Born in Bondi, New South Wales, Pilger relocated to the UK in the 1960s, where he went on to work for the Daily Mirror, ITV’s former investigative programme World in Action and Reuters.

In 1979, the ITV film Year Zero: The Silent Death Of Cambodia revealed the extent of the ruling Khmer Rouge’s crimes. Pilger won an Emmy award for his 1990 follow-up ITV documentary, Cambodia: The Betrayal.

Pilger also made the 1974 ITV documentary Thalidomide: The Ninety-Eight We Forgot, about the campaign for compensation for children after concerns were raised about birth defects when expectant mothers took the drug.

John Pilger1
John Pilger in ITV’s Breaking the Silence, Truth and Lies in the War on Terror in 2003. Photograph: ITV/Rex Features

Kevin Lygo, the managing director of media and entertainment at ITV, said: “John was a giant of campaigning journalism. He had a clear, distinctive editorial voice which he used to great effect throughout his distinguished filmmaking career. His documentaries were engaging, challenging and always very watchable.

“He eschewed comfortable consensus and instead offered a radical, alternative approach on current affairs and a platform for dissenting voices over 50 years.

“John’s films gave viewers analysis and opinion often not seen elsewhere in the television mainstream. It was a contribution that greatly added to the rich plurality of British television.

“Our thoughts and condolences are with John’s family, friends and colleagues at this sad time.”
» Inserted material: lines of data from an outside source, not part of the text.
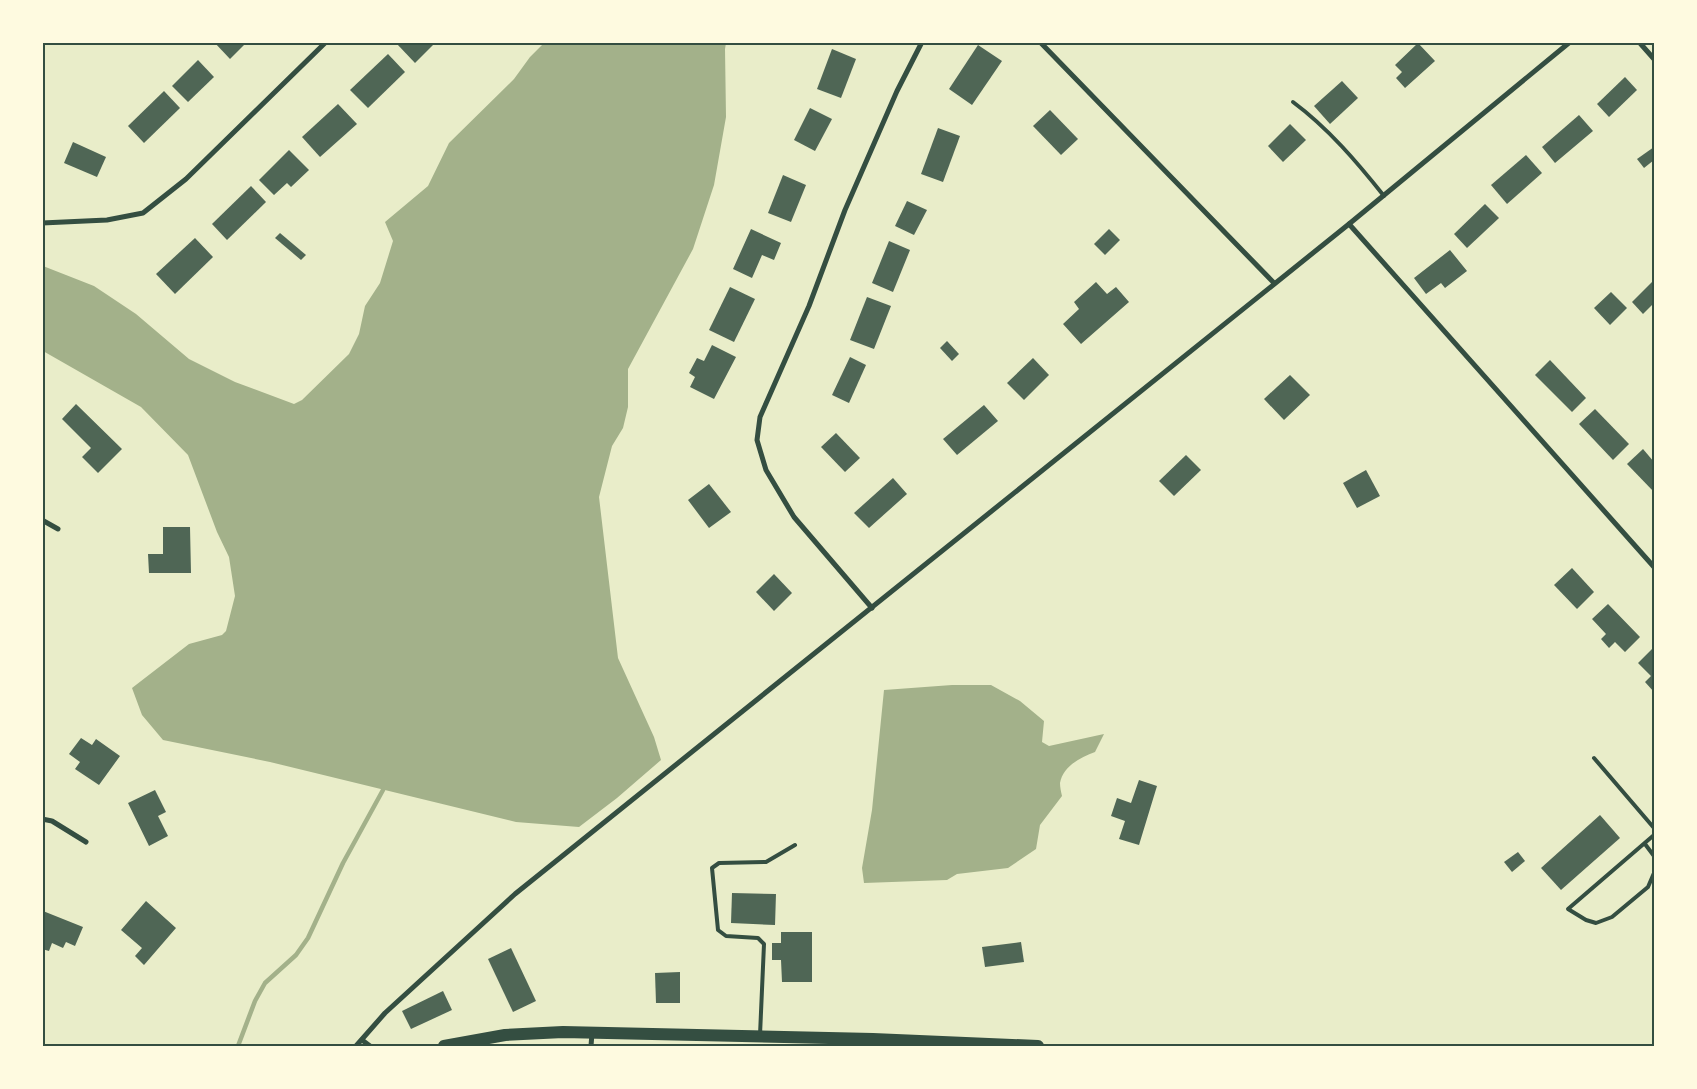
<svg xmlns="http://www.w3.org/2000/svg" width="1697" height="1089" font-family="Jost,sans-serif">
  <rect width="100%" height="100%" fill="#e9edc9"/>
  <!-- water -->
  <g fill="#a3b18a">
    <polygon points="544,43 726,43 725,49 726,117 714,185 693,249 628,369 628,407 623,428 612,446 599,497 618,658 654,737 661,760 617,798 579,827 516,822 270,762 163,740 142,715 132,688 189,644 222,635 226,631 235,596 229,557 217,532 188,455 141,407 43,351 43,266 94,286 136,314 189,359 235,382 294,404 302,400 349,354 359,334 365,306 380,283 393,241 385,222 428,186 449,143 514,79 530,57"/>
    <path d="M952,685H991L1020,701L1044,721L1042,742L1049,746L1104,734L1095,752C1081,757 1063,766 1060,783C1060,787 1061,792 1062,796L1040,825L1036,849L1008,868L957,874L947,880L864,883L862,868L872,810L884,690Z"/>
  </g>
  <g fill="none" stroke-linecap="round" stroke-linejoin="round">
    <!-- stream -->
    <polyline stroke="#a3b18a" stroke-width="4.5" points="238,1046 255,1001 265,983 296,955 308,938 343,863 383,790"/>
  </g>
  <!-- building -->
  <g fill="#4f6655">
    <polygon points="214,42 247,42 230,59"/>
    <polygon points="399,42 436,42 415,63 397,44"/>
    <polygon points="1418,43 1435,61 1405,88 1396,78 1402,72 1395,65"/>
    <polygon points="978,45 1002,61 972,105 949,89"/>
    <polygon points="832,49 856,59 841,98 817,89"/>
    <polygon points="388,54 405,72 368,108 350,90"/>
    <polygon points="198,60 214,77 188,102 172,86"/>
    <polygon points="1625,77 1637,90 1609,117 1597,104"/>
    <polygon points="1342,81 1358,98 1330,124 1314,106"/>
    <polygon points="164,91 180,108 144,143 128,126"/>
    <polygon points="338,104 357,124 320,157 302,137"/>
    <polygon points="810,108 832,119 815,151 794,140"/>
    <polygon points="1050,110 1078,139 1061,155 1033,126"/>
    <polygon points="1579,115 1593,131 1555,163 1542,147"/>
    <polygon points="1290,124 1306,140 1283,162 1268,146"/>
    <polygon points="938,128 960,136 943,182 921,174"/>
    <polygon points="73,142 106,157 97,177 64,163"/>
    <polygon points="1654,147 1654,160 1644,168 1637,159"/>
    <polygon points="289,150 309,170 291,187 287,183 274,195 259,180"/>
    <polygon points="1526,155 1542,173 1507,204 1491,185"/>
    <polygon points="783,175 806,185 791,222 768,213"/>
    <polygon points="251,186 266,202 227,240 212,224"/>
    <polygon points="907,201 927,210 914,235 895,226"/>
    <polygon points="1485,204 1499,218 1467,248 1454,234"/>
    <polygon points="751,229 781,243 774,260 762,255 752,278 733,269"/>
    <polygon points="1109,229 1120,240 1105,255 1094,244"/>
    <polygon points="280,233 306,255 301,260 275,238"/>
    <polygon points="195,238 213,257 175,294 156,274"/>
    <polygon points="889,241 910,250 893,292 872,283"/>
    <polygon points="1450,250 1467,271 1445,288 1441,283 1426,294 1414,278"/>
    <polygon points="1654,280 1654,303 1643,314 1632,302"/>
    <polygon points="1096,282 1107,294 1116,287 1129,302 1081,344 1063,324 1079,309 1074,302"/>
    <polygon points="730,287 755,299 734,342 709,330"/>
    <polygon points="1611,292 1627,308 1610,325 1594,308"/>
    <polygon points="867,297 891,306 874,349 850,340"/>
    <polygon points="947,341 959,354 952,361 940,348"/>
    <polygon points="712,345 736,357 714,399 690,387 695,377 689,373 697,358 704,361"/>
    <polygon points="850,357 866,365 849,403 832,395"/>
    <polygon points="1033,358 1049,375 1024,400 1007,383"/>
    <polygon points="1550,360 1586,398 1572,412 1535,375"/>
    <polygon points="1290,375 1310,395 1284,420 1264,399"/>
    <polygon points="76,404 122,449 98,473 82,457 91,448 62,419"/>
    <polygon points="984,405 998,421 957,455 943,439"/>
    <polygon points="1595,409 1629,444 1613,460 1579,424"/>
    <polygon points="836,433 860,458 845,472 821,447"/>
    <polygon points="1643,449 1654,462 1654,492 1627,464"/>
    <polygon points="1186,455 1201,470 1174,496 1159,481"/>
    <polygon points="1366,470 1380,496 1357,508 1343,483"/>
    <polygon points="893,478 907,494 869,528 854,513"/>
    <polygon points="709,484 731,512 709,528 688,500"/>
    <polygon points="163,527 190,527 191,573 149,573 148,554 163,554"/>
    <polygon points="1572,568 1594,592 1577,609 1554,585"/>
    <polygon points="774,574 792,593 774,611 756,592"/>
    <polygon points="1608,604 1640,637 1625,652 1615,642 1609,648 1601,639 1606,634 1592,619"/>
    <polygon points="1652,649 1654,651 1654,692 1645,682 1651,676 1638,663"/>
    <polygon points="81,738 92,745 96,739 120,756 99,785 75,769 80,762 69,754"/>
    <polygon points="1139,780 1157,786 1139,845 1119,839 1125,821 1111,816 1117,798 1131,803"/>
    <polygon points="155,790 166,812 158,816 168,836 149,846 128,803"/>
    <polygon points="1600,815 1620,838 1561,890 1541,868"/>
    <polygon points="1518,852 1525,861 1512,872 1504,862"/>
    <polygon points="732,893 776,894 775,925 731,923"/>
    <polygon points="146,901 176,928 144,965 135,956 142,948 121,930"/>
    <polygon points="43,911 83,927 75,946 66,942 63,948 52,943 49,951 42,949"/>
    <polygon points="781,932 812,932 812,982 782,982 781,960 772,960 772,943 781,943"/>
    <polygon points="1021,942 1024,962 985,967 982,947"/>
    <polygon points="511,948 536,1001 513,1012 488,959"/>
    <polygon points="680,972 680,1003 656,1003 655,973"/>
    <polygon points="443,991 452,1010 411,1029 402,1011"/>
  </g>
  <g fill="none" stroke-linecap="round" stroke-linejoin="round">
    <!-- service -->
    <g stroke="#344e41" stroke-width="4">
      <path d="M1293,102C1328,128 1357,162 1384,196"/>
      <polyline points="1594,758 1654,828"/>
      <polyline points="1654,835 1568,909 1586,920 1596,923 1612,917 1648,887 1654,873"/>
      <polyline points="1645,844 1654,856"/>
      <polyline points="760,1035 764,944 758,938 726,936 718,930 712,868 719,863 766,862 795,845"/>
    </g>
    <!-- minor -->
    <g stroke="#344e41" stroke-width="5">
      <polyline points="1040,42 1274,283"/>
      <polyline points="1639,42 1654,59"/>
      <polyline points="42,223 107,220 143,213 186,179 326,42"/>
      <polyline points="1349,224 1654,567"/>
      <polyline points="42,520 58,529"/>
      <polyline points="872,608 794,517 766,470 757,440 760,417 809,306 845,210 897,91 922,42"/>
      <polyline points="42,819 52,821 86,842"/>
      <polyline points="362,1040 370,1046"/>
      <polyline points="356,1046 385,1013 515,894 1349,224 1570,42"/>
      <polyline points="591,1046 592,1033"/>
    </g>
    <!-- primary -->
    <polyline stroke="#344e41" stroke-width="12" points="444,1046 505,1035 563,1032 873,1039 1038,1046"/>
  </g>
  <!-- border -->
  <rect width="1697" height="1089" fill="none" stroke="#fefae0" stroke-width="88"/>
  <rect x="44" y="44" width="1609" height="1001" fill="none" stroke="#344e41" stroke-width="2"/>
</svg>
The former Pink Floyd musician Roger Waters, who has also supported Assange, said of Pilger: “I miss you my friend, what a great man you were. We will carry you in our hearts forever, you will always be there to give us strength. Love R.”

Pilger made a number of films about Indigenous Australians such as The Secret Country: The First Australians Fight Back in 1985 and Utopia in 2013, as well as writing a bestselling book, A Secret Country, which explored the politics and policies of Australia.

His last film, The Dirty War on the National Health Service, was released in 2019 and examined the threat to the NHS from privatisation and bureaucracy. It was described by the Guardian’s film critic Peter Bradshaw as “a fierce, necessary film”.

In 2003, Pilger received the Sophie prize for “30 years of uncovering the lies and propaganda of the powerful, especially as they relate to wars, conflict of interests and economic exploitation of people and natural resources”.

John Pilger2
John Pilger talks to journalists outside Horseferry Road magistrates court in London in 2010 after Julian Assange was remanded in custody. Photograph: Felix Clay

Pilger edited the 2005 book Tell Me No Lies: Investigative Journalism and its Triumphs, in which he summed up his journalistic values. “Secretive power loathes journalists who do their job, who push back screens, peer behind façades, lift rocks,” he said. “Opprobrium from on high is their badge of honour.”